The neoclassical tearing modes (NTM) increase the effective heat and particle radial transport inside the
plasma, leading to a flattening of the electron and ion temperature and density profiles at a given location
depending on the safety factor q rational surface [0]. In burning plasma such as in ITER, this NTM-induced
increased transport could reduce significantly the fusion performance and even lead to a disruption. Validating
models describing the NTM-induced transport in present experiment is thus important to help quantifying this
effect on future devices.
In this work, we apply an NTM model to an integrated simulation of current, heat and particle
transport on JET discharges using the European Transport Simulator (ETS). In this model, the heat and
particle radial transport coefficients are modified by a Gaussian function locally centered at the NTM position
and characterized by a full width proportional to the island size through a constant parameter adapted to obtain
the best simulations of experimental profiles. In the simulation, the NTM model is turned on at the same time
as the mode is triggered in the experiment. The island evolution is itself determined by the modified
Rutherford equation, using self-consistent plasma parameters determined by the transport evolution.
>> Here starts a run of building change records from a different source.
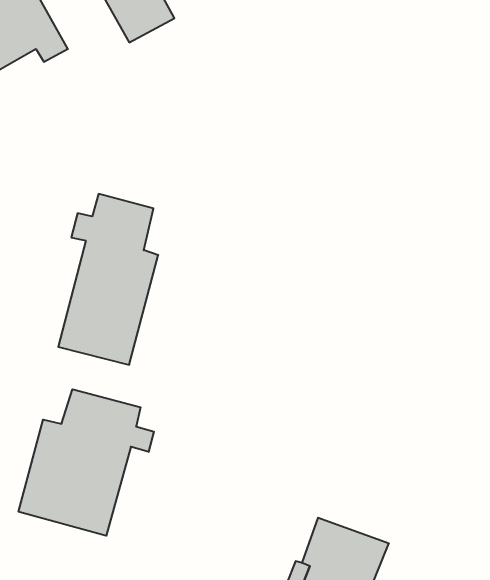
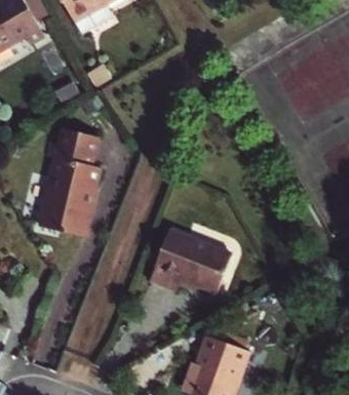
building: none -> [152,233,234,295]
building: [19,389,154,536] -> none

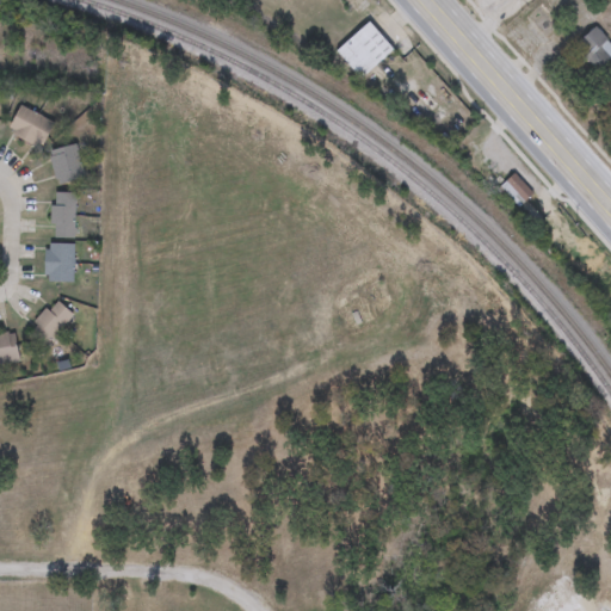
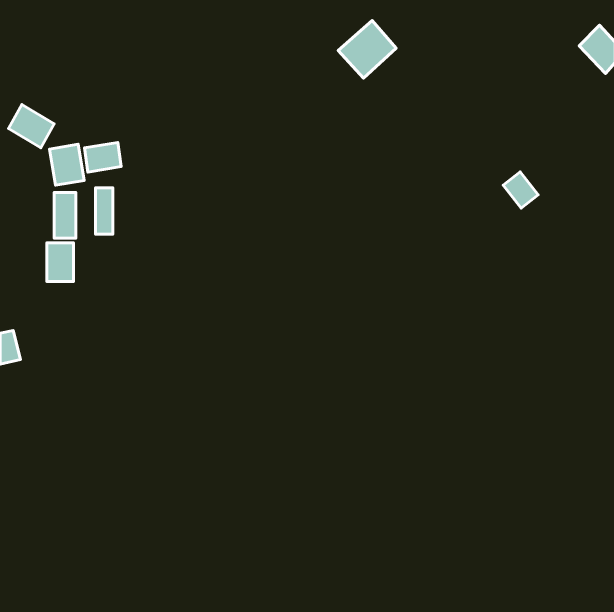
building: none -> [85,142,121,172]
building: none -> [96,188,113,234]
building: [27,298,74,345] -> none

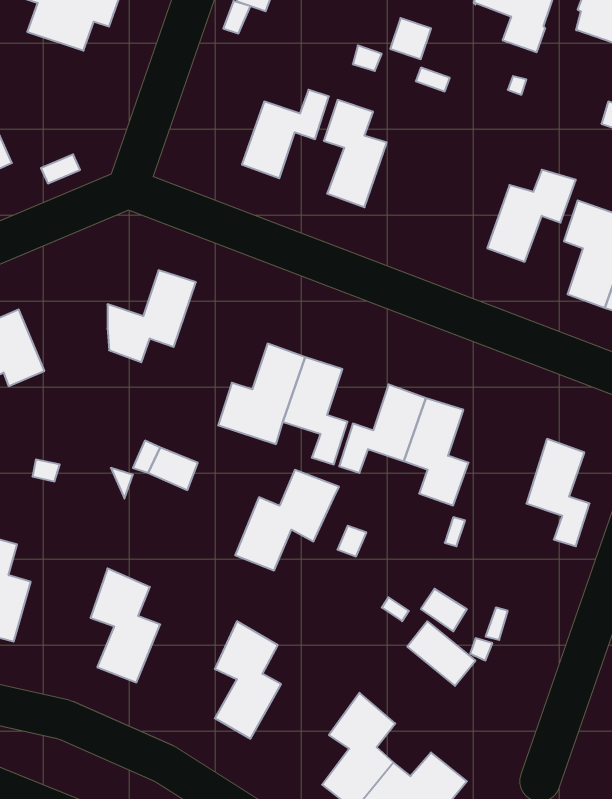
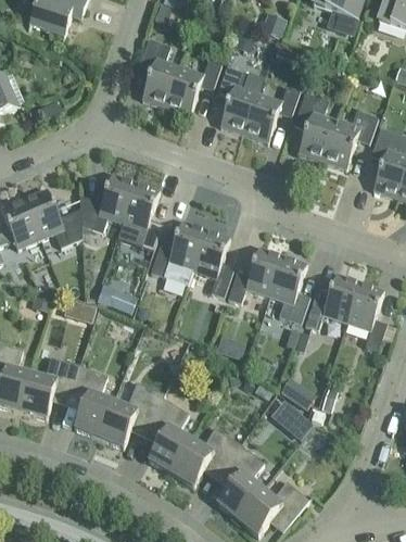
building: none -> [139,38,179,106]
building: none -> [243,86,300,141]
building: none -> [295,91,335,160]
building: none -> [122,181,162,251]
building: none -> [23,189,81,247]
building: none -> [304,273,359,329]
building: [235,470,339,570] -> [98,382,164,446]
building: none -> [20,356,79,418]
building: none -> [170,428,240,486]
The
achieved simulation reproduces the experimental measurements within the error bars, before and during the
NTM. A small discrepancy is observed on the radial location of the island due to a shift of the position of the
computed q=3/2 surface compared to the experimental one .To explain such small shift (up to about 12% with
respect to the position observed from the experimental electron temperature profiles), sensitivity studies of the
NTM location as a function of the initialization parameters are presented.
First results validate both the transport model and the transport modification calculated by the NTM model.